In general, the causal problems can be studied through both experimental (also known as randomized control trials, RCTs) and observational studies. Experimental studies are widely regarded as the gold standard for assessing causal effects. However, large-scale RCTs can be challenging due to issues related to cost, time, and ethics. On the other hand, observational data are often readily available with an adequate sample size. But the validity of observational studies typically requires untestable assumptions (e.g. unconfoundedness ).


Given the limitations of relying on individual data sources, data fusion, as a branch of causal inference strategies that integrates both the trial and the observational data, has gained popularity in the field.



This paper proposes a novel strategy for estimating the HTE called the Fused and Accurate Shrinkage Tree (FAST).
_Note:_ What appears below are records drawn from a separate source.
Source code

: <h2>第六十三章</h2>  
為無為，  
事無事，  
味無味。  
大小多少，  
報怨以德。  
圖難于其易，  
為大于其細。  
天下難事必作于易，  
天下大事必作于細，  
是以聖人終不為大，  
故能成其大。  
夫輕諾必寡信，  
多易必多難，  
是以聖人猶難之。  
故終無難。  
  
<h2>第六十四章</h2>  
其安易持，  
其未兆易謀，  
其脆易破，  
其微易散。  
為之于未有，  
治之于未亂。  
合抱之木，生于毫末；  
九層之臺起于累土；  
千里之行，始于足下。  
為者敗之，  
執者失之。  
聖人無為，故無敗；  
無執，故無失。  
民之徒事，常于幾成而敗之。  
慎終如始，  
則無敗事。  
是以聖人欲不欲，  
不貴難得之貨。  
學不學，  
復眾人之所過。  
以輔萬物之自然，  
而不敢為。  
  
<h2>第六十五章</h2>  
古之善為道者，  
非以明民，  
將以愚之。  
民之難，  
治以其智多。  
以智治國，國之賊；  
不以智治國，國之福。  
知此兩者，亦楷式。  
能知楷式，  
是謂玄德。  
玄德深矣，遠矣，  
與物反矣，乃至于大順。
Our approach utilizes both trial and observational data to improve the accuracy and robustness of the estimator, and the main contributions are summarized as follows:

(i) Inspired by the concept of shrinkage estimation in statistics, we develop an optimal weighting scheme and a corresponding estimator that balances the unbiased estimator based on the trial data with the potentially biased estimator based on the observational data.

(ii) Combined with tree-based techniques, we introduce a new split criterion that utilizes both trial data and observational data to more accurately estimate the treatment effect.

(iii) We confirm the consistency of our proposed tree-based estimator and demonstrate the effectiveness of our criterion in reducing prediction error through theoretical analysis.  


The co-first authors of this paper are Gu Jia (Ph.D. student at Center for Statistical Science, Peking University) and Tang Caizhi (Ant Group), and the other authors include Han Yan (Ph.D. student at Guanghua School of Management, Peking University), Cui Qing, Li Longfei (Ant Group), and Zhou Jun (corresponding author). The research was supported by the Ant Group and the National Natural Science Foundation of China (Grant No. 12026607, 92046021, 12071013403 and 12026607).